Telemetry — opt-in, anonymous, content-free¶
Veracium can send anonymous usage statistics to help improve the library. It is off by default and sends nothing without an explicit opt-in.
What it collects — and what it never collects¶
Collected (aggregate counters only):
| event | fields |
|---|---|
| ingest | facts, quarantined, episodes, (distill token/latency totals) |
| recall | wiki_used, subgraph_edges, grounded_items, unverified_items |
| answer | abstained (bool), (gate token/latency totals) |
| maintain | lapsed, decayed, flagged, consolidated_in/out |
| selfcheck | pass/fail scores on synthetic data |
Each weekly payload is these summed counters, a random install id, and the period — nothing else.
Never collected: facts, preferences, names, entity ids, message text, queries,
answers, or any memory content. This is enforced in code, not by policy — the
collector accepts only a fixed whitelist of numeric/boolean fields and drops
every other key and every string value (veracium/telemetry.py, EVENT_FIELDS).
veracium telemetry preview shows exactly what would be sent.
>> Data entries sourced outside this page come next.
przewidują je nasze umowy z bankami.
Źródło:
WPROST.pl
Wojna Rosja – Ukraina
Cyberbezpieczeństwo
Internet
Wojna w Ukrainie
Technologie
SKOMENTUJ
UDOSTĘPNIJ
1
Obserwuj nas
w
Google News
Why these are useful without content: they surface the health signals that matter
— is the injection defense firing (quarantine rate)? is recall degrading
(abstention rate)? is the store growing unboundedly (lifecycle throughput)? — all
as metadata. Real-world accuracy can't be measured privately; the selfcheck
scores (below) cover correctness on synthetic data instead.
Self-check (the selfcheck scores)¶
veracium selfcheck runs Veracium's load-bearing guarantees against a throwaway,
synthetic memory and scores them — it never touches real memory:
- supersession — a superseded functional fact yields the new value as current while the old value is retained as history.
- injection — a third-party debt claim is quarantined at ingest and never
reaches the grounded partition, and the gate refuses to assert it (
assertsmust be 0). - abstention — a question with no grounded support is declined, not confabulated.
It self-scores structurally (no LLM "judge"), so the numbers don't depend on a grader's mood.
veracium selfcheck # scorecard; exit 0 = pass
veracium selfcheck --json # machine-readable
veracium selfcheck --push # also record + flush the (content-free) scores, if opted in
Embedded hosts run it directly and fold the result into their weekly push:
result = mem.self_check() # records a content-free `selfcheck` event if telemetry is wired
Only the numeric counters (total_ok, total_n, injection_asserts, …) ever
enter telemetry; the human detail/errors in the returned dict are dropped by
the collector.
Consent¶
- Default off. No install id is even created until you choose.
- Anonymous. A random install id, no user or host identity.
- Revocable.
veracium telemetry disableany time. - No endpoint shipped. Veracium bundles no collection URL, so even "enabled" sends nothing until an endpoint is configured — you decide where (if anywhere) data goes.
Standalone / MCP users¶
veracium telemetry prompt # the consent question
veracium telemetry enable --endpoint https://your-collector.example/ingest
veracium telemetry status
veracium telemetry preview # exactly what would be sent
veracium telemetry disable
The MCP server respects this recorded choice. (Its stdio transport isn't a terminal, so it never prompts — set your choice with the CLI.)
Embedded in a host application (e.g. a workflow engine)¶
The host is responsible for obtaining its users' consent. Veracium ships off and gives you the primitives:
from veracium import Memory
from veracium import telemetry
# After you have asked your user and they agreed:
telemetry.set_enabled(True, endpoint="https://your-collector.example/ingest")
mem = Memory(llm=your_llm, telemetry=telemetry.load_collector_if_enabled())
# ... use mem normally; content-free counters accumulate in-process ...
mem.flush_telemetry() # POSTs the aggregate if enabled and a week has elapsed;
# no-ops otherwise, never raises. Call on a timer / per request.
mem.telemetry_preview() # what a flush would send right now (or None if off)
flush_telemetry() is the "push" — call it on whatever cadence you like; it only
actually sends once interval_days (default 7) have passed since the last send.
Guarantees, restated¶
- Off by default; nothing sent without an explicit opt-in.
- Content-free by construction (whitelist enforced in code; strings dropped).
- Anonymous (random install id; no user/host identity).
- A telemetry failure never affects memory (
flushnever raises).
Config file¶
Stored at $XDG_CONFIG_HOME/veracium/telemetry.json (default ~/.config/veracium/):
{enabled, install_id, endpoint, interval_days, last_sent, schema_version}.
Delete it to reset to the unasked state.